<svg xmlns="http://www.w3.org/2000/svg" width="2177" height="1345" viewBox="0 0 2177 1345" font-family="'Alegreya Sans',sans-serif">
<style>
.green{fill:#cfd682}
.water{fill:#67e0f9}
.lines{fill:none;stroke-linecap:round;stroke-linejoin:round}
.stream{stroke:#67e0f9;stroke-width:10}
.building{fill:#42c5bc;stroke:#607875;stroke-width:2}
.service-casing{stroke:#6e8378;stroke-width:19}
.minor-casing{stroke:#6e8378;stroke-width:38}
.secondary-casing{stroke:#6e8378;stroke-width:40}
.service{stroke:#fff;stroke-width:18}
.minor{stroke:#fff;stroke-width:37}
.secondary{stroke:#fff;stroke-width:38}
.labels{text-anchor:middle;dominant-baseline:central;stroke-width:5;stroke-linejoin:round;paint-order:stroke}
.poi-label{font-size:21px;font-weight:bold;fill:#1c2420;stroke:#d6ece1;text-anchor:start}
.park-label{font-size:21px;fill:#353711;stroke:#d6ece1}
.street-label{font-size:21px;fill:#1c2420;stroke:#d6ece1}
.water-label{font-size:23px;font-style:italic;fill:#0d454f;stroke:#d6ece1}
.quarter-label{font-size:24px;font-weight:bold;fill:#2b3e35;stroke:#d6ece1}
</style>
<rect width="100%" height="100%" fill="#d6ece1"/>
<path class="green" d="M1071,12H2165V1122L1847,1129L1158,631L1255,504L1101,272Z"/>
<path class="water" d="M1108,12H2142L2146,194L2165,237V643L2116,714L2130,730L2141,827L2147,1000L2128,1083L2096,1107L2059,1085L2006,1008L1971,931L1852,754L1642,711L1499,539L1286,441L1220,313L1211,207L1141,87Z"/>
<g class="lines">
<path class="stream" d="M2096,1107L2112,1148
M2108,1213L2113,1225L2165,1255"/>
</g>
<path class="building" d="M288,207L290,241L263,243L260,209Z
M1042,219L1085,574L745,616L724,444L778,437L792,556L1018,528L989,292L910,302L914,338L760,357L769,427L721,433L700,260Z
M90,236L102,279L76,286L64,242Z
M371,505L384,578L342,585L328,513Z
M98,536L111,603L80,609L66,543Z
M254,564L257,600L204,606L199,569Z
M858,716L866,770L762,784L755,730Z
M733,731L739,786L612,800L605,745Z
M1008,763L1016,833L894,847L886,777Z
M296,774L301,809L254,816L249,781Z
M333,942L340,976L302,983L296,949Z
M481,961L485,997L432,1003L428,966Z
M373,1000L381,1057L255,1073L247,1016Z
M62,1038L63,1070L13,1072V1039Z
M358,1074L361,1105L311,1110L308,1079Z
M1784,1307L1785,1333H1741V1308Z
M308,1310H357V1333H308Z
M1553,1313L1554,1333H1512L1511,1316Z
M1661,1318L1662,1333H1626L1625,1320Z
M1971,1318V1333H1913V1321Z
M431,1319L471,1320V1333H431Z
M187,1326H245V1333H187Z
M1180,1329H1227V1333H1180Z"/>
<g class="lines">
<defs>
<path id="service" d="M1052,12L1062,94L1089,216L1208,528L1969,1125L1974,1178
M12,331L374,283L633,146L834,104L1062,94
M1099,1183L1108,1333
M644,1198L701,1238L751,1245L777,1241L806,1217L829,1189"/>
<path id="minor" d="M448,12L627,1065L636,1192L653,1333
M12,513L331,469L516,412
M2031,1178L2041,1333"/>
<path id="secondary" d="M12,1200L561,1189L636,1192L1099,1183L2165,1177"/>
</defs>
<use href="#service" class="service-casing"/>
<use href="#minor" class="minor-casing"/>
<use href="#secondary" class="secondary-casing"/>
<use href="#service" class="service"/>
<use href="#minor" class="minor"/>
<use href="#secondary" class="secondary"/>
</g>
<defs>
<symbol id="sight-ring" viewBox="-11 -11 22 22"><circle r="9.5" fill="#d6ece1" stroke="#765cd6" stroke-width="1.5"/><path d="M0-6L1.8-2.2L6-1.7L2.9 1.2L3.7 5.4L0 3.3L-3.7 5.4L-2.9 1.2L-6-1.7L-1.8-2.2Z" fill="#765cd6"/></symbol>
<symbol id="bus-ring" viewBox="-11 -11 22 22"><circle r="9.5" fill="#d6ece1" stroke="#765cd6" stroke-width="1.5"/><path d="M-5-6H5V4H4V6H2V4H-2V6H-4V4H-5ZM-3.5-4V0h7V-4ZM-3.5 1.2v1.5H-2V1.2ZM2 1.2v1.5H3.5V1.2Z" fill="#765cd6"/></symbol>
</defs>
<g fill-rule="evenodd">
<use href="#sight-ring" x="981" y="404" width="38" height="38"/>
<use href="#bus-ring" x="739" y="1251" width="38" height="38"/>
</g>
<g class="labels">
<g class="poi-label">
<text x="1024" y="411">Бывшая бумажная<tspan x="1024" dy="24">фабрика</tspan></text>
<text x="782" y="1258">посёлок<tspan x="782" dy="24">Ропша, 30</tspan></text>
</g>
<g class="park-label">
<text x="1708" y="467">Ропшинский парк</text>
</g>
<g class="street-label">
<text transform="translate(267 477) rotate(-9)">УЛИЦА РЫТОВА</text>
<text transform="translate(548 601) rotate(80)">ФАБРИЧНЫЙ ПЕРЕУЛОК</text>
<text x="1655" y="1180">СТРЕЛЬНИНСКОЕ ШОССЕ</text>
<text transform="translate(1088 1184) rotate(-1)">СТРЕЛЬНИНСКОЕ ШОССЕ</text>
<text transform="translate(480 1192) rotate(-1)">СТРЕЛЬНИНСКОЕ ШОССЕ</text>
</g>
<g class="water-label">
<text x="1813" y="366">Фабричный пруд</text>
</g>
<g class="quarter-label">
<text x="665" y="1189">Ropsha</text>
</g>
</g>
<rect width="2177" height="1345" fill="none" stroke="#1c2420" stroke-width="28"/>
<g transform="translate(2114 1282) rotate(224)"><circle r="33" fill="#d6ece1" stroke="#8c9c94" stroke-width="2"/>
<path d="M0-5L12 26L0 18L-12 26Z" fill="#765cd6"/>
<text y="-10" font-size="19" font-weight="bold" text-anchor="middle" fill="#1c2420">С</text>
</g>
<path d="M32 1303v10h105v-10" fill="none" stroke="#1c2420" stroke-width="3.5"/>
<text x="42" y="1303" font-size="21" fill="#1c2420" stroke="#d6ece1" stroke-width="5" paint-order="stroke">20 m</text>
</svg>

++++++++

ABOUT THIS TASK
Write the data from above out again, exactly.

EXPECTED ANSWER
<svg xmlns="http://www.w3.org/2000/svg" width="2177" height="1345" viewBox="0 0 2177 1345" font-family="'Alegreya Sans',sans-serif">
<style>
.green{fill:#cfd682}
.water{fill:#67e0f9}
.lines{fill:none;stroke-linecap:round;stroke-linejoin:round}
.stream{stroke:#67e0f9;stroke-width:10}
.building{fill:#42c5bc;stroke:#607875;stroke-width:2}
.service-casing{stroke:#6e8378;stroke-width:19}
.minor-casing{stroke:#6e8378;stroke-width:38}
.secondary-casing{stroke:#6e8378;stroke-width:40}
.service{stroke:#fff;stroke-width:18}
.minor{stroke:#fff;stroke-width:37}
.secondary{stroke:#fff;stroke-width:38}
.labels{text-anchor:middle;dominant-baseline:central;stroke-width:5;stroke-linejoin:round;paint-order:stroke}
.poi-label{font-size:21px;font-weight:bold;fill:#1c2420;stroke:#d6ece1;text-anchor:start}
.park-label{font-size:21px;fill:#353711;stroke:#d6ece1}
.street-label{font-size:21px;fill:#1c2420;stroke:#d6ece1}
.water-label{font-size:23px;font-style:italic;fill:#0d454f;stroke:#d6ece1}
.quarter-label{font-size:24px;font-weight:bold;fill:#2b3e35;stroke:#d6ece1}
</style>
<rect width="100%" height="100%" fill="#d6ece1"/>
<path class="green" d="M1071,12H2165V1122L1847,1129L1158,631L1255,504L1101,272Z"/>
<path class="water" d="M1108,12H2142L2146,194L2165,237V643L2116,714L2130,730L2141,827L2147,1000L2128,1083L2096,1107L2059,1085L2006,1008L1971,931L1852,754L1642,711L1499,539L1286,441L1220,313L1211,207L1141,87Z"/>
<g class="lines">
<path class="stream" d="M2096,1107L2112,1148
M2108,1213L2113,1225L2165,1255"/>
</g>
<path class="building" d="M288,207L290,241L263,243L260,209Z
M1042,219L1085,574L745,616L724,444L778,437L792,556L1018,528L989,292L910,302L914,338L760,357L769,427L721,433L700,260Z
M90,236L102,279L76,286L64,242Z
M371,505L384,578L342,585L328,513Z
M98,536L111,603L80,609L66,543Z
M254,564L257,600L204,606L199,569Z
M858,716L866,770L762,784L755,730Z
M733,731L739,786L612,800L605,745Z
M1008,763L1016,833L894,847L886,777Z
M296,774L301,809L254,816L249,781Z
M333,942L340,976L302,983L296,949Z
M481,961L485,997L432,1003L428,966Z
M373,1000L381,1057L255,1073L247,1016Z
M62,1038L63,1070L13,1072V1039Z
M358,1074L361,1105L311,1110L308,1079Z
M1784,1307L1785,1333H1741V1308Z
M308,1310H357V1333H308Z
M1553,1313L1554,1333H1512L1511,1316Z
M1661,1318L1662,1333H1626L1625,1320Z
M1971,1318V1333H1913V1321Z
M431,1319L471,1320V1333H431Z
M187,1326H245V1333H187Z
M1180,1329H1227V1333H1180Z"/>
<g class="lines">
<defs>
<path id="service" d="M1052,12L1062,94L1089,216L1208,528L1969,1125L1974,1178
M12,331L374,283L633,146L834,104L1062,94
M1099,1183L1108,1333
M644,1198L701,1238L751,1245L777,1241L806,1217L829,1189"/>
<path id="minor" d="M448,12L627,1065L636,1192L653,1333
M12,513L331,469L516,412
M2031,1178L2041,1333"/>
<path id="secondary" d="M12,1200L561,1189L636,1192L1099,1183L2165,1177"/>
</defs>
<use href="#service" class="service-casing"/>
<use href="#minor" class="minor-casing"/>
<use href="#secondary" class="secondary-casing"/>
<use href="#service" class="service"/>
<use href="#minor" class="minor"/>
<use href="#secondary" class="secondary"/>
</g>
<defs>
<symbol id="sight-ring" viewBox="-11 -11 22 22"><circle r="9.5" fill="#d6ece1" stroke="#765cd6" stroke-width="1.5"/><path d="M0-6L1.8-2.2L6-1.7L2.9 1.2L3.7 5.4L0 3.3L-3.7 5.4L-2.9 1.2L-6-1.7L-1.8-2.2Z" fill="#765cd6"/></symbol>
<symbol id="bus-ring" viewBox="-11 -11 22 22"><circle r="9.5" fill="#d6ece1" stroke="#765cd6" stroke-width="1.5"/><path d="M-5-6H5V4H4V6H2V4H-2V6H-4V4H-5ZM-3.5-4V0h7V-4ZM-3.5 1.2v1.5H-2V1.2ZM2 1.2v1.5H3.5V1.2Z" fill="#765cd6"/></symbol>
</defs>
<g fill-rule="evenodd">
<use href="#sight-ring" x="981" y="404" width="38" height="38"/>
<use href="#bus-ring" x="739" y="1251" width="38" height="38"/>
</g>
<g class="labels">
<g class="poi-label">
<text x="1024" y="411">Бывшая бумажная<tspan x="1024" dy="24">фабрика</tspan></text>
<text x="782" y="1258">посёлок<tspan x="782" dy="24">Ропша, 30</tspan></text>
</g>
<g class="park-label">
<text x="1708" y="467">Ропшинский парк</text>
</g>
<g class="street-label">
<text transform="translate(267 477) rotate(-9)">УЛИЦА РЫТОВА</text>
<text transform="translate(548 601) rotate(80)">ФАБРИЧНЫЙ ПЕРЕУЛОК</text>
<text x="1655" y="1180">СТРЕЛЬНИНСКОЕ ШОССЕ</text>
<text transform="translate(1088 1184) rotate(-1)">СТРЕЛЬНИНСКОЕ ШОССЕ</text>
<text transform="translate(480 1192) rotate(-1)">СТРЕЛЬНИНСКОЕ ШОССЕ</text>
</g>
<g class="water-label">
<text x="1813" y="366">Фабричный пруд</text>
</g>
<g class="quarter-label">
<text x="665" y="1189">Ropsha</text>
</g>
</g>
<rect width="2177" height="1345" fill="none" stroke="#1c2420" stroke-width="28"/>
<g transform="translate(2114 1282) rotate(224)"><circle r="33" fill="#d6ece1" stroke="#8c9c94" stroke-width="2"/>
<path d="M0-5L12 26L0 18L-12 26Z" fill="#765cd6"/>
<text y="-10" font-size="19" font-weight="bold" text-anchor="middle" fill="#1c2420">С</text>
</g>
<path d="M32 1303v10h105v-10" fill="none" stroke="#1c2420" stroke-width="3.5"/>
<text x="42" y="1303" font-size="21" fill="#1c2420" stroke="#d6ece1" stroke-width="5" paint-order="stroke">20 m</text>
</svg>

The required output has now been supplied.